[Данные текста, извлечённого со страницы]
= = = =

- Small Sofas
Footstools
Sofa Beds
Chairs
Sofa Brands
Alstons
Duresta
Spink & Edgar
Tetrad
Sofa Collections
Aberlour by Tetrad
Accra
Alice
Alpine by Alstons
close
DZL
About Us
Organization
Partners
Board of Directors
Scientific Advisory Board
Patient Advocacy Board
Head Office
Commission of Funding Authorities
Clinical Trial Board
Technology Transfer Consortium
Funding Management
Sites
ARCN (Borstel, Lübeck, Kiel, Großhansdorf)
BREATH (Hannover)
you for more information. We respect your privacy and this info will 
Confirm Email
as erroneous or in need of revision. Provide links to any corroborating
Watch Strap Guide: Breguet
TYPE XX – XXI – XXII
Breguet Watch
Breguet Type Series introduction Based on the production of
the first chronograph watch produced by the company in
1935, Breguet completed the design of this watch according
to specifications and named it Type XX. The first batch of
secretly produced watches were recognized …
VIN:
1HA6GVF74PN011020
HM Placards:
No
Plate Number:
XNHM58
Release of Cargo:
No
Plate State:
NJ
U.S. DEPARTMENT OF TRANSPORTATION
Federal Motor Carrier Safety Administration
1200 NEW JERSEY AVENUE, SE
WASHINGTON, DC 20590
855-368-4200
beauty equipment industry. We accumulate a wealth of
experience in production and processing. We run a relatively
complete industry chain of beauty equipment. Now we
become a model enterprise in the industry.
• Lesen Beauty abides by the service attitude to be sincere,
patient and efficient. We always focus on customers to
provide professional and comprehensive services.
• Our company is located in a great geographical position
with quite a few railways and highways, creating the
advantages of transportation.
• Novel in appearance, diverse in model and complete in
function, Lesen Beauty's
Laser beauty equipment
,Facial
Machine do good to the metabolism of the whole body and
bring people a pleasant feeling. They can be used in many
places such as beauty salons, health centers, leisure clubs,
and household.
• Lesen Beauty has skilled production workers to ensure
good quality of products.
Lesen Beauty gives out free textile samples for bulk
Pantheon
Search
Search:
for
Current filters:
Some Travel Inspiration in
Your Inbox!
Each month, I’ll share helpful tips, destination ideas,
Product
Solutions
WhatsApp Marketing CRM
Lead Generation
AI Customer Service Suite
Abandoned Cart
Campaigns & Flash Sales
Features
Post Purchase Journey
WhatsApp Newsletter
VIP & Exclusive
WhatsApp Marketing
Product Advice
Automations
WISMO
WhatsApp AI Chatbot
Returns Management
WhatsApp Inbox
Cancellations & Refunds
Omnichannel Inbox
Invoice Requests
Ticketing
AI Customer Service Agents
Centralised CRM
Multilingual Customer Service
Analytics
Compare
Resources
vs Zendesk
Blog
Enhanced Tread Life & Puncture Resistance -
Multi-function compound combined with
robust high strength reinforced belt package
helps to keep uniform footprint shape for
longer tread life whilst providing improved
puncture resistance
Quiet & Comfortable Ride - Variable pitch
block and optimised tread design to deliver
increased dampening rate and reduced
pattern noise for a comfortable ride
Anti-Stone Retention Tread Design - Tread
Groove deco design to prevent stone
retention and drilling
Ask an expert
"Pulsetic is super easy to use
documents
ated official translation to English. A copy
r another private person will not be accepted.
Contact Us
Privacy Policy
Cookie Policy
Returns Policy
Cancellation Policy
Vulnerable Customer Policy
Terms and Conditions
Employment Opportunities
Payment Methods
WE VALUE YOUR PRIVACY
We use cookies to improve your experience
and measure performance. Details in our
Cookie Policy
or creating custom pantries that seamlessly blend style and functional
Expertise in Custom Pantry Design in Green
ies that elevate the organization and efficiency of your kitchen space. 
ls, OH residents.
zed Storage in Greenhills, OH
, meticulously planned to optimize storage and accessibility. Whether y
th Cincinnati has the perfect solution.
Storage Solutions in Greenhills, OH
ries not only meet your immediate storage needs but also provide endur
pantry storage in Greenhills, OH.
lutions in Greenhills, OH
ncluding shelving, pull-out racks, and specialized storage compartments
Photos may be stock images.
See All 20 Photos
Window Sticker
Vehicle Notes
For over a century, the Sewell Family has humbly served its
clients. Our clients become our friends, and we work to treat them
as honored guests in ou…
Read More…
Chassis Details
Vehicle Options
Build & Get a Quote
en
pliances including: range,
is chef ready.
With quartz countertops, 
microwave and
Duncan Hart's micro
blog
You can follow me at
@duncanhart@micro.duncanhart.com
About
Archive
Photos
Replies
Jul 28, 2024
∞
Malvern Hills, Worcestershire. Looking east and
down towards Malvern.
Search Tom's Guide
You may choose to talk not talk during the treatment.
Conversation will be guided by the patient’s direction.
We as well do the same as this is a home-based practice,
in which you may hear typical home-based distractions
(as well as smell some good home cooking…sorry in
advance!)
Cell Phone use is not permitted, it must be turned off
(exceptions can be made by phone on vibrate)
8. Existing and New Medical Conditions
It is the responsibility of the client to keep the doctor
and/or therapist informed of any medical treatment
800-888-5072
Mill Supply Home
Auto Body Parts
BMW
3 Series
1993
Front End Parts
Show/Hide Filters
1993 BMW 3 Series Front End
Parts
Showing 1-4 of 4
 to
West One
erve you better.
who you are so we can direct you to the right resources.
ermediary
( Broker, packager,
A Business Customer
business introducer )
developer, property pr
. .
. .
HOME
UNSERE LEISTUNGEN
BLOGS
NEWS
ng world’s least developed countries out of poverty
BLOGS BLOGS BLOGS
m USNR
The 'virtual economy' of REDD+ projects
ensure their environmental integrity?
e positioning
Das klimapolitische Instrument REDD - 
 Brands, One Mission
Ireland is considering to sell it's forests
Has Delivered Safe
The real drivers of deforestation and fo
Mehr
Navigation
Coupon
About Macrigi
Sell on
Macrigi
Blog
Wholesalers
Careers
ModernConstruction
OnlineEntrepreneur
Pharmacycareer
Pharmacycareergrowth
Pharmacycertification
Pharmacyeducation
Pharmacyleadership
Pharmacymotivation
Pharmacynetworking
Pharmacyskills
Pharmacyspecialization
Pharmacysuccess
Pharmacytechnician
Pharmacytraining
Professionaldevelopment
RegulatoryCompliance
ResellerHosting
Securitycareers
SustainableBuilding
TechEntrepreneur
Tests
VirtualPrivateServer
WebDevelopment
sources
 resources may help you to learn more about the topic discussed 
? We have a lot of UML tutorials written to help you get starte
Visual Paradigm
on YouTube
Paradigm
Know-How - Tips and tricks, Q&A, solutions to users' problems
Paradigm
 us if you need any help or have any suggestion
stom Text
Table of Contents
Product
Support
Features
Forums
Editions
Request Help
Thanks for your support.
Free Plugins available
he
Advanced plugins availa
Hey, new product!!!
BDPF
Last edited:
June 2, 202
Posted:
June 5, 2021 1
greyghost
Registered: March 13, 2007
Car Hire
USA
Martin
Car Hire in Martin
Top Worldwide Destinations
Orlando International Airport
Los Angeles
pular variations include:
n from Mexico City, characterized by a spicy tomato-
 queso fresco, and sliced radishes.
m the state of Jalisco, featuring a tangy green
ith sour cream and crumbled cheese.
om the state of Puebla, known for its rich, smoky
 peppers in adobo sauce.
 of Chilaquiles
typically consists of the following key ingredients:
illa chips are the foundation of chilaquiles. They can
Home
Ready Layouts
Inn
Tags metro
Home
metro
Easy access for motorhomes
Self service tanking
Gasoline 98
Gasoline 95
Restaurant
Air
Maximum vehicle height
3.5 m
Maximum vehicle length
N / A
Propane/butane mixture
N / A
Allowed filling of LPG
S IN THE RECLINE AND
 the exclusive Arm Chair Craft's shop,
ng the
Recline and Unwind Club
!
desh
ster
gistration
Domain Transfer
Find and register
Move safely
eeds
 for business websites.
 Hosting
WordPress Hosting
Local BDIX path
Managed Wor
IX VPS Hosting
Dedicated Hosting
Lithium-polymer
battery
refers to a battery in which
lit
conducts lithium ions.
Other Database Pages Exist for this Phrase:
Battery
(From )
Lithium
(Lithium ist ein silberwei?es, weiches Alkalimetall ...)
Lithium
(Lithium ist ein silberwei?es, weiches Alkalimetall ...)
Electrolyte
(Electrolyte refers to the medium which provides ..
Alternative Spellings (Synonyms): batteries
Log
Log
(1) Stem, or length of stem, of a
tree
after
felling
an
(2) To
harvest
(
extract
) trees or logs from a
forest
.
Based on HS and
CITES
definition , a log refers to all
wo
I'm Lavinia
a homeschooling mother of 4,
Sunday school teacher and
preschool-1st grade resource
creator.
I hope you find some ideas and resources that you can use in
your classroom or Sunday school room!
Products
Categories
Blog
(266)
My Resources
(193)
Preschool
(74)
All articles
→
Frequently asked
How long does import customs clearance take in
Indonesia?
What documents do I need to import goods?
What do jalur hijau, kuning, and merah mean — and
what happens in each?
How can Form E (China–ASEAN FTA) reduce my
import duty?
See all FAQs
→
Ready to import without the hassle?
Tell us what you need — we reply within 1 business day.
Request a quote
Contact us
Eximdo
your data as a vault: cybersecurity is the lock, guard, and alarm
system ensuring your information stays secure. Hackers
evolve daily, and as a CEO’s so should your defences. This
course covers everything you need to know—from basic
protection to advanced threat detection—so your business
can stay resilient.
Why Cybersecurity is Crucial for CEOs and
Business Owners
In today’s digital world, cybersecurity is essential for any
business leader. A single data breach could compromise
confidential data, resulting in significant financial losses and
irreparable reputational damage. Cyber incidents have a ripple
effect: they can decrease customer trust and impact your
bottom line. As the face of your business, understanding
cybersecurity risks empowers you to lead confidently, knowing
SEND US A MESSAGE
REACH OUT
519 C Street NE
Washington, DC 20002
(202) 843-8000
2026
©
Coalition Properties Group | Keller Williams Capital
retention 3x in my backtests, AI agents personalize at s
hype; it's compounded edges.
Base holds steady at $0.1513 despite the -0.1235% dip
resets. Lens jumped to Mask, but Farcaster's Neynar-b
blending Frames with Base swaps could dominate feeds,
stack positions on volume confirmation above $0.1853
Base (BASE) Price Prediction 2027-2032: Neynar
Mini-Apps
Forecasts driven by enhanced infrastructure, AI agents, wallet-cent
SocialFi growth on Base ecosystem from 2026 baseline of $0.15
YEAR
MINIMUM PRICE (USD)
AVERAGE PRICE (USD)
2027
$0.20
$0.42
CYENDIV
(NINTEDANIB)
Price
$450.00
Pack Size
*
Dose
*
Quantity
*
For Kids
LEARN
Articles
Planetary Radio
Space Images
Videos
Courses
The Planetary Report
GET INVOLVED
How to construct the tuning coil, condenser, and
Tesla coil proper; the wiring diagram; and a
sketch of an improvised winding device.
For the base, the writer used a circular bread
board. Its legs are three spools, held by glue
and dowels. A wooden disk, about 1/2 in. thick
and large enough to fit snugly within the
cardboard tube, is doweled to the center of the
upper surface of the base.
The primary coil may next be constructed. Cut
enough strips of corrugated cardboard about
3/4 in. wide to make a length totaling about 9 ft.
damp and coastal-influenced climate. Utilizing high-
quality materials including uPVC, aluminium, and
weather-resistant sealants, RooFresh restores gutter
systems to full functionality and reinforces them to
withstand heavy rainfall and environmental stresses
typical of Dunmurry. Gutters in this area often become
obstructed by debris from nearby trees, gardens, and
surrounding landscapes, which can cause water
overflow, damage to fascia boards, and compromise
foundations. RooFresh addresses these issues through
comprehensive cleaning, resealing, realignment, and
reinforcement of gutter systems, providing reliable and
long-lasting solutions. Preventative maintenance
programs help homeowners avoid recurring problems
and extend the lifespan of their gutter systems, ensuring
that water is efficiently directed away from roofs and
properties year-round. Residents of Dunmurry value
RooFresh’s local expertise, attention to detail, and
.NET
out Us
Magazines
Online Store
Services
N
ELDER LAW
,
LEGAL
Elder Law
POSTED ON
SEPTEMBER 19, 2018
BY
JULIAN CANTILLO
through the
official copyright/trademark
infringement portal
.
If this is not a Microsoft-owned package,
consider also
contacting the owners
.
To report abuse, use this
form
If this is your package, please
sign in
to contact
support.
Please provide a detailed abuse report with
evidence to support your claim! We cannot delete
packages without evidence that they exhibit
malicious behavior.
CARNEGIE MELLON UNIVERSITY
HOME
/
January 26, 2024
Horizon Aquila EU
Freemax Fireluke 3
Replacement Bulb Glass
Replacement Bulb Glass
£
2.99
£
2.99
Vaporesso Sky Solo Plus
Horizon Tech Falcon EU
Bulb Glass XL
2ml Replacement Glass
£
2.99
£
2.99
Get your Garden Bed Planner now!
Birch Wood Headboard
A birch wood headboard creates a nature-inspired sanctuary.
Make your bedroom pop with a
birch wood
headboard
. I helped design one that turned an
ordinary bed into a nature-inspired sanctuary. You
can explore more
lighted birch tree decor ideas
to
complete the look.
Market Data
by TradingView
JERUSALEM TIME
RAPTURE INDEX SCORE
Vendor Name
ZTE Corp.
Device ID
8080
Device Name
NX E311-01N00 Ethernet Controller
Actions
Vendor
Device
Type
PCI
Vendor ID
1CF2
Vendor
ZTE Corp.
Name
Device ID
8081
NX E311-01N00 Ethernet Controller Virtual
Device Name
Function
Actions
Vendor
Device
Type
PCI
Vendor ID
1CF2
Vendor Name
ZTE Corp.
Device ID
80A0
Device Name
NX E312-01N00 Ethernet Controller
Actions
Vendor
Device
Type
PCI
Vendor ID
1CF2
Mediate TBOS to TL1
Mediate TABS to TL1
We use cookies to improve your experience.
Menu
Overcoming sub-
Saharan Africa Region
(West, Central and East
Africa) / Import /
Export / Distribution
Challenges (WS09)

= = = =

ЗАДАНИЕ
Измените строки от первой до строки с "Technology Transfer Consortium" включительно: замените "Board" на "Committee", остальное оставьте без изменений.

РЕЗУЛЬТАТ ЗАДАНИЯ
- Small Sofas
Footstools
Sofa Beds
Chairs
Sofa Brands
Alstons
Duresta
Spink & Edgar
Tetrad
Sofa Collections
Aberlour by Tetrad
Accra
Alice
Alpine by Alstons
close
DZL
About Us
Organization
Partners
Committee of Directors
Scientific Advisory Committee
Patient Advocacy Committee
Head Office
Commission of Funding Authorities
Clinical Trial Committee
Technology Transfer Consortium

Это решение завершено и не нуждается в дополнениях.